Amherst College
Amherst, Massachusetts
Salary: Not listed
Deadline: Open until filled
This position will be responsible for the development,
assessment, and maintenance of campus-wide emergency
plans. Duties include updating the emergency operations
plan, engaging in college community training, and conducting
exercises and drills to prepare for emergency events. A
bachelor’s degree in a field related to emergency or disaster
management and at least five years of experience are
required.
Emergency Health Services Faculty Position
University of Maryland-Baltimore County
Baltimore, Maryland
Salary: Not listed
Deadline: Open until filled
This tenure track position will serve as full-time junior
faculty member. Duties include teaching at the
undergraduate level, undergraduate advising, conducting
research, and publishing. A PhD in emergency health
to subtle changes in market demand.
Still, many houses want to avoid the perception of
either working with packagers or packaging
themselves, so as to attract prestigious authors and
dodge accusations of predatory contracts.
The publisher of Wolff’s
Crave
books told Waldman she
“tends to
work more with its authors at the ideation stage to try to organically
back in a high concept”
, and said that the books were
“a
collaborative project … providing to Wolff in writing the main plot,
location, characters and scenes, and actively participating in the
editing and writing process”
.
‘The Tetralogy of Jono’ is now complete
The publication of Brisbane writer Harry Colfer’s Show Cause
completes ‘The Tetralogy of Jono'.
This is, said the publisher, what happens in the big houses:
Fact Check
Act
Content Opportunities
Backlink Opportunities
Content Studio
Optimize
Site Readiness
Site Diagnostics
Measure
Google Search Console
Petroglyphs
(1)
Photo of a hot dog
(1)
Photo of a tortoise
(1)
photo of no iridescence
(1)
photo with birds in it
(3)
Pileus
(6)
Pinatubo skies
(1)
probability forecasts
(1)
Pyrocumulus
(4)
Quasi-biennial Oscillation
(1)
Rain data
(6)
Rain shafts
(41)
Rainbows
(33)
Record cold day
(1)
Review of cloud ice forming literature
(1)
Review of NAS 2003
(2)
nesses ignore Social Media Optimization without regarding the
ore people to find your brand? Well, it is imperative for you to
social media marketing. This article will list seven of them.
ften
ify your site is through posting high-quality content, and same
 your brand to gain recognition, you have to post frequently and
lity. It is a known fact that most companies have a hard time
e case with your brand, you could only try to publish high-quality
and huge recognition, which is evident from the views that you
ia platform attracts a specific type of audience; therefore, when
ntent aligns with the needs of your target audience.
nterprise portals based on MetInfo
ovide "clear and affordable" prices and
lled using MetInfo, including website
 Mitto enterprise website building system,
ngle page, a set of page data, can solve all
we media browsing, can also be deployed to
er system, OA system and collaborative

**WORK INSTRUCTION:**
Return every line above that contains the string "Jono". Case counts.

**REPLY TO THE EXERCISE:**
‘The Tetralogy of Jono’ is now complete
completes ‘The Tetralogy of Jono'.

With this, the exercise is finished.